Your assignment
Everything in the records except the pictures must be copied out exactly.

Given records
▼
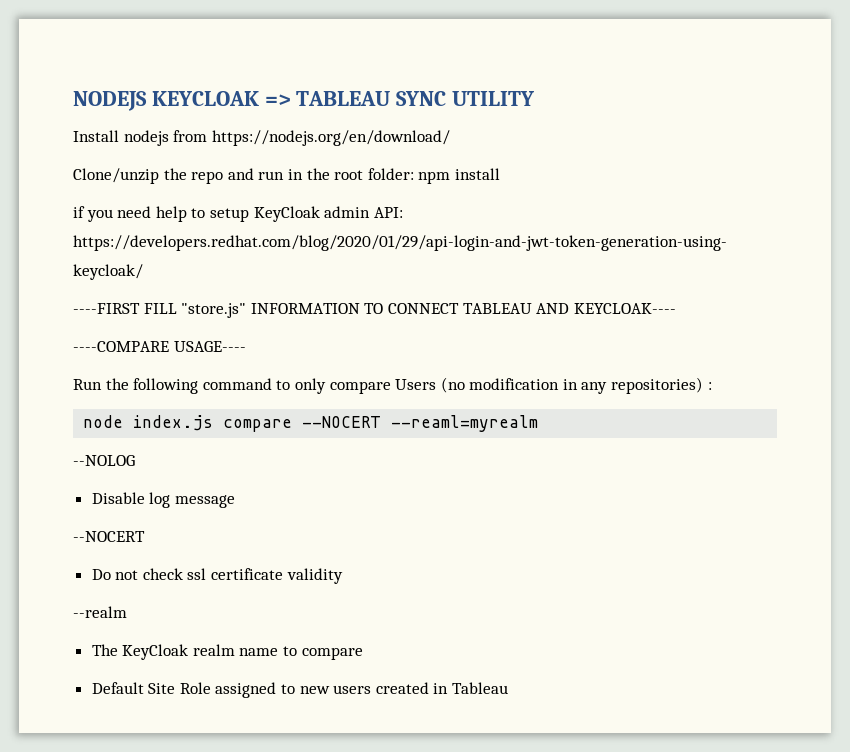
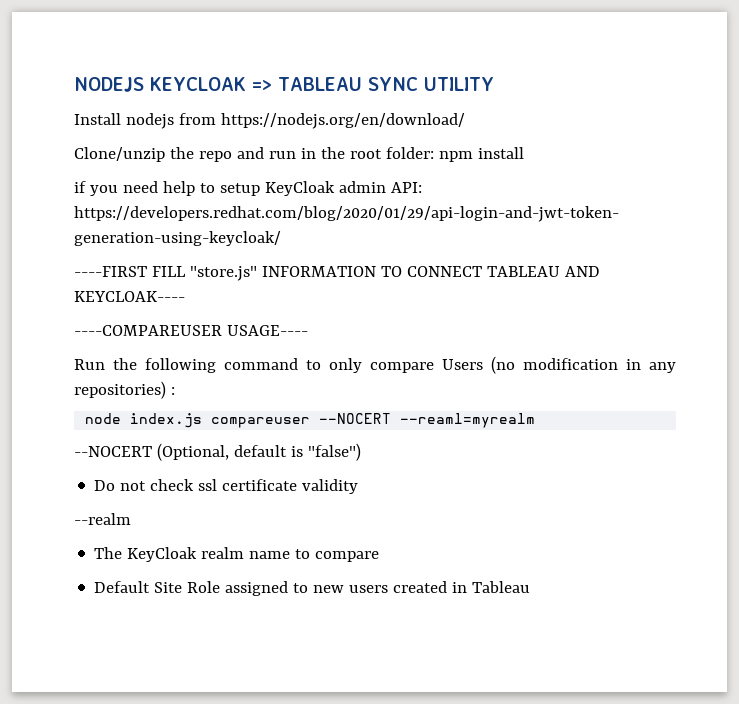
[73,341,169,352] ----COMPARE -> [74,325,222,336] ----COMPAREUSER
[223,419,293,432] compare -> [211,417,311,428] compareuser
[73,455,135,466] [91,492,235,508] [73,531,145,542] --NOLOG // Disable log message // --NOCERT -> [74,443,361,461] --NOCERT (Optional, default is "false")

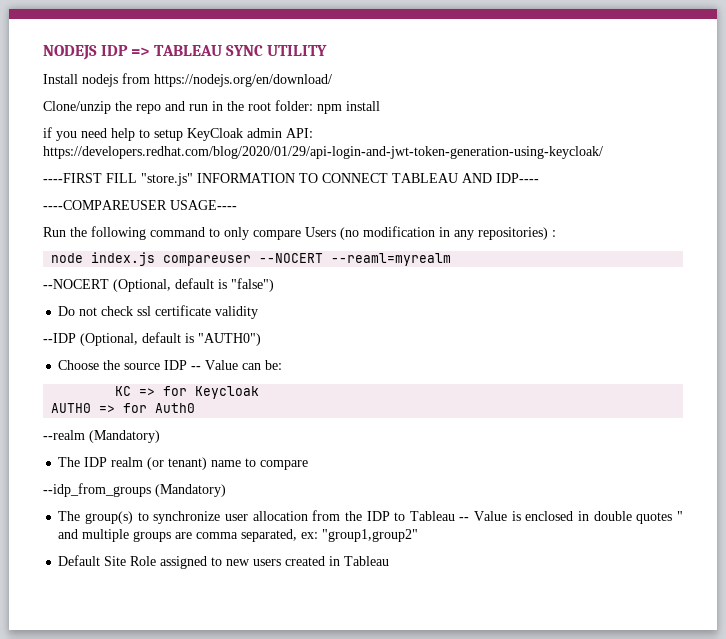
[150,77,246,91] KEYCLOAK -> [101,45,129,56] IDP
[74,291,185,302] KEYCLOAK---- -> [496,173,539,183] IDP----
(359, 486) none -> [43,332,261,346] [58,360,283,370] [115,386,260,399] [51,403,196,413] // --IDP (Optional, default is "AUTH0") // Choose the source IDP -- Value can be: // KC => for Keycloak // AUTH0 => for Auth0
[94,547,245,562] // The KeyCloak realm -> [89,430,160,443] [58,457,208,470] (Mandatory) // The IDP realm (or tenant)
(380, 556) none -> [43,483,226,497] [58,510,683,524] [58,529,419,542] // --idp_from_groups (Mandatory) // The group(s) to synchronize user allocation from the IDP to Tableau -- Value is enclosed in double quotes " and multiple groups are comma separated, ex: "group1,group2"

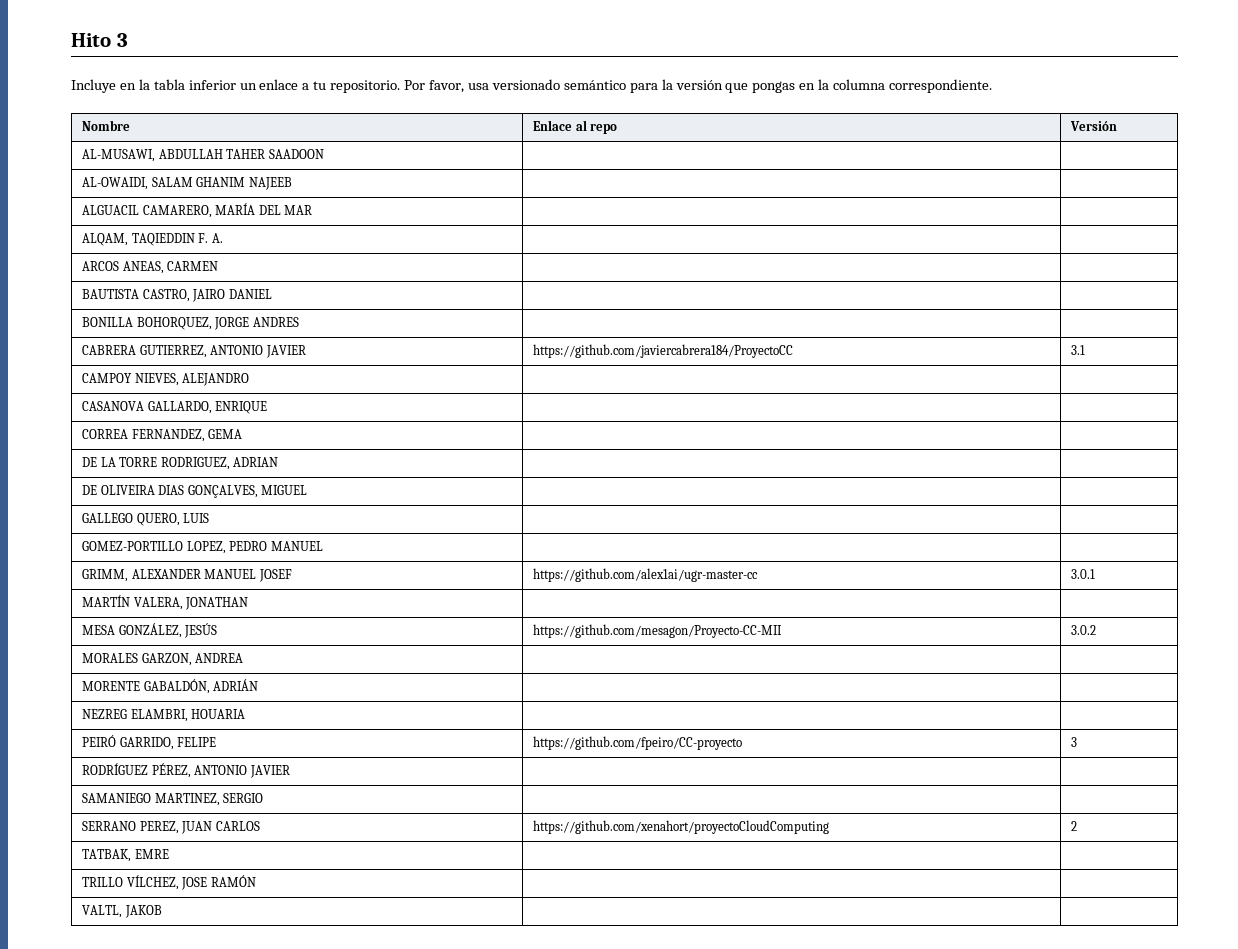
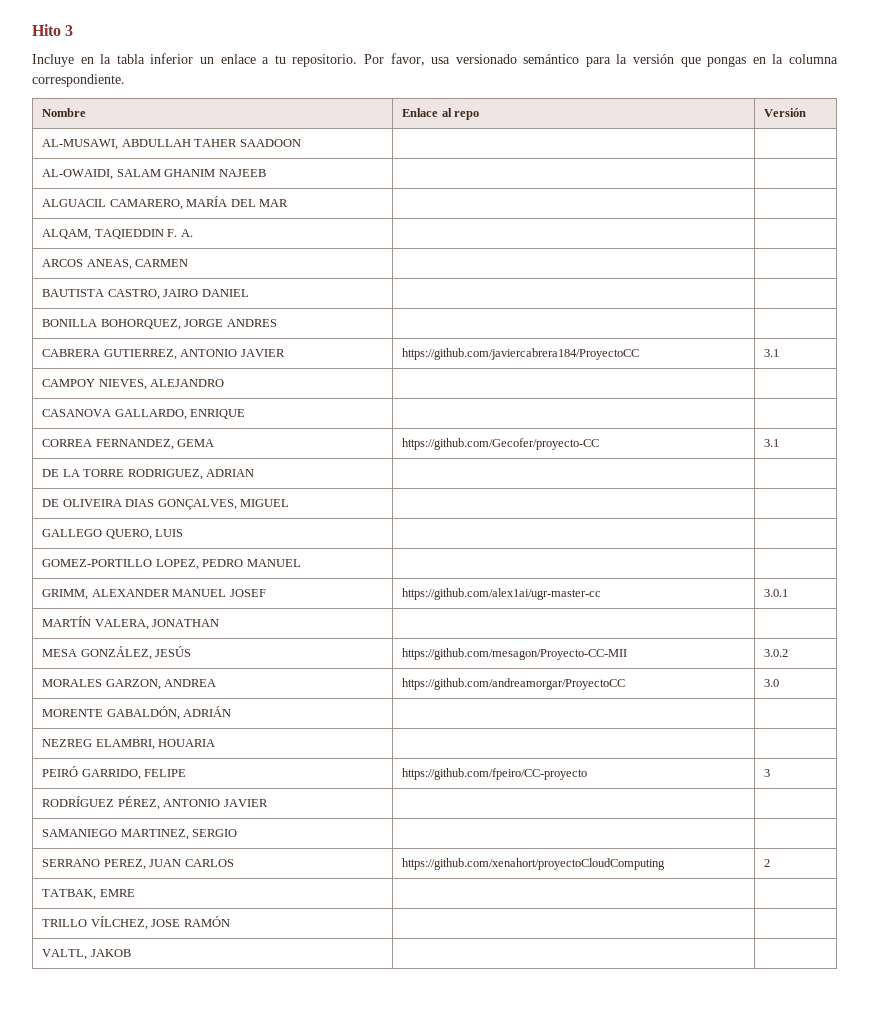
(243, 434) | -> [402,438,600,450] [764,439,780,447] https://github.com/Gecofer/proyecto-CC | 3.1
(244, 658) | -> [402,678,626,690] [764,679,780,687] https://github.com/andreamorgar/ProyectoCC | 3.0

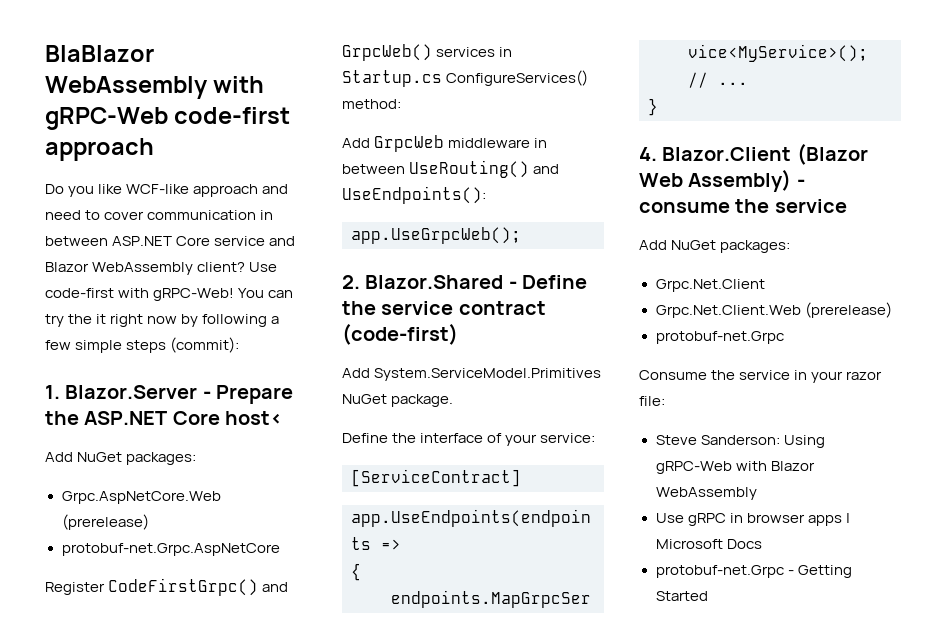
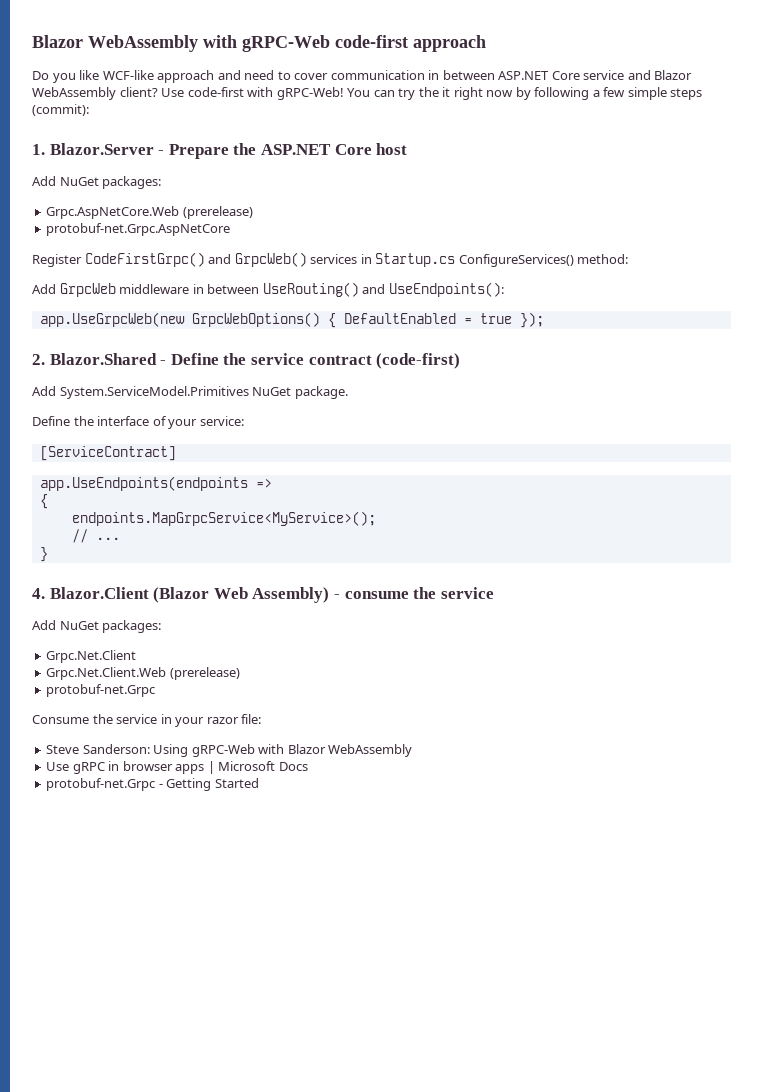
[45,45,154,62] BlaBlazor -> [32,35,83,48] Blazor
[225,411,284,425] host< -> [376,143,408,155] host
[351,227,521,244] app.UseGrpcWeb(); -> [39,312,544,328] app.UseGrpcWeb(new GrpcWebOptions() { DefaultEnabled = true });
▲
Answer box
[73,341,169,352] ----COMPARE -> [74,325,222,336] ----COMPAREUSER
[223,419,293,432] compare -> [211,417,311,428] compareuser
[73,455,135,466] [91,492,235,508] [73,531,145,542] --NOLOG // Disable log message // --NOCERT -> [74,443,361,461] --NOCERT (Optional, default is "false")

[150,77,246,91] KEYCLOAK -> [101,45,129,56] IDP
[74,291,185,302] KEYCLOAK---- -> [496,173,539,183] IDP----
(359, 486) none -> [43,332,261,346] [58,360,283,370] [115,386,260,399] [51,403,196,413] // --IDP (Optional, default is "AUTH0") // Choose the source IDP -- Value can be: // KC => for Keycloak // AUTH0 => for Auth0
[94,547,245,562] // The KeyCloak realm -> [89,430,160,443] [58,457,208,470] (Mandatory) // The IDP realm (or tenant)
(380, 556) none -> [43,483,226,497] [58,510,683,524] [58,529,419,542] // --idp_from_groups (Mandatory) // The group(s) to synchronize user allocation from the IDP to Tableau -- Value is enclosed in double quotes " and multiple groups are comma separated, ex: "group1,group2"

(243, 434) | -> [402,438,600,450] [764,439,780,447] https://github.com/Gecofer/proyecto-CC | 3.1
(244, 658) | -> [402,678,626,690] [764,679,780,687] https://github.com/andreamorgar/ProyectoCC | 3.0

[45,45,154,62] BlaBlazor -> [32,35,83,48] Blazor
[225,411,284,425] host< -> [376,143,408,155] host
[351,227,521,244] app.UseGrpcWeb(); -> [39,312,544,328] app.UseGrpcWeb(new GrpcWebOptions() { DefaultEnabled = true });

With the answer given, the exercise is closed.